Distilled water is basically freed from what you don’t want to have in your baths: rust particles, chlorine, fluorine (yes, they poured sodium fluoride into our drinking water until 2003), algae, bacteria, sand, chalk, other debris. Not air, because there is a constant spontaneous dissolve of air in water. You make concentrates for your baths with distilled water.
Water from a synthetic resin filter is best for diluting concentrates. Towards the end of your processes you can use tap water, if you add a shot of an organic acid to the final rinse water, acetic acid or citric acid or formic acid (the best but also the most expensive).

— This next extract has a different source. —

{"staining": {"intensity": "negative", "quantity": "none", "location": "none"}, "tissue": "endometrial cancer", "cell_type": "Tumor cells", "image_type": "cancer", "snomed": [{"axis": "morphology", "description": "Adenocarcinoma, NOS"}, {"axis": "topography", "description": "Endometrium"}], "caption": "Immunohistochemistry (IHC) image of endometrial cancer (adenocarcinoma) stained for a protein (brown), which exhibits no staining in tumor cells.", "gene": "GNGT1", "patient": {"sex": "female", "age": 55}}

I have prepared and used baths with tap water. There is an advantage of tap water for a developing bath, namely that the chalk binds the silver precipitate. Never forget: The light sensitive silver salts struck by light (exposure) decompose in the very instant. Silver remains in the gelatine but the now free bromine (about 80 percent of the silver salts is silver bromide) evaporates. You can smell it when you open your camera.
The evaporation of bromine continues and is boosted up in the developing bath. More silver salts are dissolved out of the film. Chalk, CaCO3, is hardly dissolved in the water. It begins to dissolve upon the presence of proton donators (acids). I mean, with the old-fashioned acid developer recipes that works. With the modern alkaline developers chalk is a nuisance. So, in general, we can use tap water for acid baths but need pure water for alkaline baths. We must ponder cost and income.